The left-leaning media is blowing up the murders in massage parlors in Atlanta as a hate crime. (Even Senator Warnock of Georgia said so on Meet the Press on March 21.) This has yet to be determined. The early reports had the perpetrator as being a sex addict wanting to erase temptation with a gun. Thus, the fact that six of his eight victims were Asian-American may not indicate this is an anti-Asian hate crime.

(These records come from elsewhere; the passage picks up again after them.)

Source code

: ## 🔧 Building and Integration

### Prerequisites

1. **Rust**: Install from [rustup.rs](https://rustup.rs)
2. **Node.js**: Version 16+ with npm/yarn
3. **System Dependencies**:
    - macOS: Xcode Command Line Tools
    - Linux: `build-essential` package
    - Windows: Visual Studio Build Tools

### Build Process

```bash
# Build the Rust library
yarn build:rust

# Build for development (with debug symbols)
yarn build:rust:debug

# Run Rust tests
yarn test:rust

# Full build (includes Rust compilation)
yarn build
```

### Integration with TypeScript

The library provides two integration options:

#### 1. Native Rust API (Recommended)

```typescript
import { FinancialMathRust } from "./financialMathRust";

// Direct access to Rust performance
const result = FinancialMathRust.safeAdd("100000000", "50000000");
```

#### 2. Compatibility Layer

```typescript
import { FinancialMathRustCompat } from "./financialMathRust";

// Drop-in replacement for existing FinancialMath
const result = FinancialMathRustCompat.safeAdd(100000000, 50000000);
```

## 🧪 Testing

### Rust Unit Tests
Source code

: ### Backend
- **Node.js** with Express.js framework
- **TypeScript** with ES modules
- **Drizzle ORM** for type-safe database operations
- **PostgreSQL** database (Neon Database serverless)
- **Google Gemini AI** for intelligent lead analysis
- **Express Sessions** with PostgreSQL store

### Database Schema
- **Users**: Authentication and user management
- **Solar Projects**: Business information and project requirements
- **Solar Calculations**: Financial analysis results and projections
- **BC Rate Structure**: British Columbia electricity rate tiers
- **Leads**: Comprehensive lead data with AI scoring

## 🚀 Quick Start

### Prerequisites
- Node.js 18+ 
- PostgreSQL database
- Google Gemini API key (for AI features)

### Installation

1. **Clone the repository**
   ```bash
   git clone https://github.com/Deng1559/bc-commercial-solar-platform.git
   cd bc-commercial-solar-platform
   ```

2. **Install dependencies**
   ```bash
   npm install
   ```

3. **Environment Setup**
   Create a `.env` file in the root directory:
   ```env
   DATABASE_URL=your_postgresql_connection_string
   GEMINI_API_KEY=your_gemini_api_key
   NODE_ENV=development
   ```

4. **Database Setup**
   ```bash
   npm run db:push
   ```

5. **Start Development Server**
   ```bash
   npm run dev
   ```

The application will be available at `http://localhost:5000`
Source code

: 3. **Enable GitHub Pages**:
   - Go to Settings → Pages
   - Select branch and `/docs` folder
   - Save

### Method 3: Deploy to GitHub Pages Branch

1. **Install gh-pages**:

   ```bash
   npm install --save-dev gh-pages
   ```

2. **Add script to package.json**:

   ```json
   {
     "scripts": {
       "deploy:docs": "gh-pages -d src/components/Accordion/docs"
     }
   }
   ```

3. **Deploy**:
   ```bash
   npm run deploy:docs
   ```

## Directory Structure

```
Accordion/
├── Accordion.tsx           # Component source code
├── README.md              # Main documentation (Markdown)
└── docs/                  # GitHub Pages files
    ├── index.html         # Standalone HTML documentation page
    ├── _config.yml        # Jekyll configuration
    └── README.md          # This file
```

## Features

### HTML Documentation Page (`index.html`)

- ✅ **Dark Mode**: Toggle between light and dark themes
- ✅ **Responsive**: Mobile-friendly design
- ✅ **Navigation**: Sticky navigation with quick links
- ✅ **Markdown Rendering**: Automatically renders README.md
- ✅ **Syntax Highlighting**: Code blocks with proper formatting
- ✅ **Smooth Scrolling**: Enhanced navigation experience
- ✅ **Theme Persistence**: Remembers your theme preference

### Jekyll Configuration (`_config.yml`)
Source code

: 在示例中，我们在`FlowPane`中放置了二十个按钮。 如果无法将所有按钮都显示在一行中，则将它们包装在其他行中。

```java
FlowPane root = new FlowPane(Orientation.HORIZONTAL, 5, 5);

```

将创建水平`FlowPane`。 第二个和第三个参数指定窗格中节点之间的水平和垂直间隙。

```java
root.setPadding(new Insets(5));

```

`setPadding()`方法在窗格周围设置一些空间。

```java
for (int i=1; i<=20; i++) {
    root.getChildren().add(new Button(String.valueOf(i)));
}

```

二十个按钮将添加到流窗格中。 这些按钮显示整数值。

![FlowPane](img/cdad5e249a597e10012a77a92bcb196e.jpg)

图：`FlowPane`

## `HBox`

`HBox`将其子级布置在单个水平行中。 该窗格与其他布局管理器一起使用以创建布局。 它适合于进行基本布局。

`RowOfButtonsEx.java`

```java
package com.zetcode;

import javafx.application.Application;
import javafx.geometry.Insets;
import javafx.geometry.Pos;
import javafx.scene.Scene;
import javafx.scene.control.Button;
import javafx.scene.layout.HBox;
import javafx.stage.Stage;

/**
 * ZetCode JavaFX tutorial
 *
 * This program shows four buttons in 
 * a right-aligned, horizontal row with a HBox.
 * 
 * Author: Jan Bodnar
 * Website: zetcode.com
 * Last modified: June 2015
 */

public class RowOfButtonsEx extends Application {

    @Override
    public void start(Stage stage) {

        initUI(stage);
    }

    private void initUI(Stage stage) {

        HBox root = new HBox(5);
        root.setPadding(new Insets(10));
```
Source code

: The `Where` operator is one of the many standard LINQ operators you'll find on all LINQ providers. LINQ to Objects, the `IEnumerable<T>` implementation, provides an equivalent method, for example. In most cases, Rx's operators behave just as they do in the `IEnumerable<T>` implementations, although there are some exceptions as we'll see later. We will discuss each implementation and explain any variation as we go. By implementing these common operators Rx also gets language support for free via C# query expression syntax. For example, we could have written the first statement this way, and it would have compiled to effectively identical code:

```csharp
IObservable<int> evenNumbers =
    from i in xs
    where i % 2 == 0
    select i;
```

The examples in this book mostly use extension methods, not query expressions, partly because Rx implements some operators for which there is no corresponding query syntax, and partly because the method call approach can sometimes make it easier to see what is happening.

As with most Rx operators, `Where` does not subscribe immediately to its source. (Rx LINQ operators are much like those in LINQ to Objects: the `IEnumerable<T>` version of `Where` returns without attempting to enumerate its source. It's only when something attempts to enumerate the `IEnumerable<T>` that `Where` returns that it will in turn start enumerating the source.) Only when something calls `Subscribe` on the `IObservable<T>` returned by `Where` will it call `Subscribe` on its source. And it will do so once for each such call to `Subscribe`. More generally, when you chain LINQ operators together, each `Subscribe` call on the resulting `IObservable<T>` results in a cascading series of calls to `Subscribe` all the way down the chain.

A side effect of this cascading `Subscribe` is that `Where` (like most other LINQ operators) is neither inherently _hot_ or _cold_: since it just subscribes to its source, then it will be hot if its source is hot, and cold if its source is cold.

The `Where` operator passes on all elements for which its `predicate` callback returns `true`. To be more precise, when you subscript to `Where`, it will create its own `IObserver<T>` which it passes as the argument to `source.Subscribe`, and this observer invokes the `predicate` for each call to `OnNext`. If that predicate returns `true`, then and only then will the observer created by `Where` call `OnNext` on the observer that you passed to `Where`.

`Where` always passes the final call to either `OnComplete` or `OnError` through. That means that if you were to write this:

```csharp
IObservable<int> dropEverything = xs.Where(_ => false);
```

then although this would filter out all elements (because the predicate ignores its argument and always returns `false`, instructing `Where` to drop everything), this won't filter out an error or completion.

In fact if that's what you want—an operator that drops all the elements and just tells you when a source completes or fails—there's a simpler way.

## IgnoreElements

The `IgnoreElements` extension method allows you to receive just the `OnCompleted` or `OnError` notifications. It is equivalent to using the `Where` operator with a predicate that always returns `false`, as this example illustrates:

Let’s be clear. The news is full of examples of true anti-Asian hate crimes and such incidences seem to be on the rise. Most logical people will attribute this to President Trump’s anti-Asian rhetoric surrounding the coronavirus crisis giving license to the racists in our midst. That being said, he was right about the virus. It did come from China. But by not watching his words and the tone of those words he gave that license to those of his followers who were just looking for an excuse to beat on someone for no good reason. Look what they did on Capitol Hill on January 6.
There are hate crimes and there are hate crimes.
The apparently random acts of assault on Asian-Americans on the streets of American cities are outrageous. Those who have committed these acts must be brought to justice and prosecuted to the fullest extent of the law. These are hate crimes.
Then there are the crimes like the mass murder that occurred in Atlanta that may or may not be racially motivated. The law makes a distinction here. Hate crimes are more vigorously punished. But should they be? The acts themselves are so heinous, the full extent of the law being brought to bear should be more than sufficient punishment regardless of motive.
Finally, there’s the Charlottesville scenario where the only reason the criminals were there is to commit acts of hate. There is no doubt here. When the criminals are carrying torches and shouting Nazi slogans, that’s a hate crime.
We just have to be meticulous in documenting motive in these acts of violence and be wary that motive should override the awful act itself.
This is analogous to the issue of conflict of interest in academic medicine. The only way to know that a scientist’s results are not being affected by his interest in a company sponsoring his work is to make sure that scientist cannot own stock in the company and benefit financially from his own discovery. Otherwise, there’s simply no way of knowing what he or she was thinking when he or she touted the latest breakthrough in industry-sponsored research.
As of now, we cannot know what was in someone’s mind when he or she committed a crime. As such, it is the crime that needs to be punished not the motive although the concept of mens rea is huge in law. In the case in Atlanta, whether or not it was a hate crime does not really matter. What matters is the tragedy of the death and the need for justice, to the extent possible.
We have to be very careful when we claim to know what someone else is thinking. It gets dicey sometimes. The latest round of street violence against Asians, especially by people shouting anti-Asian epithets clearly suggest hate crimes are out there. That does not mean that every Asian-American who is victim of crime is a victim of a hate crime. That goes for Blacks, women, Jews and Hispanics. The media needs to be far more circumspect about throwing around the words hate crime. In the case in Atlanta, characterizing these murders as a hate crime is premature as of this writing (March 21). We will see what a thorough investigation and a trial goes to prove.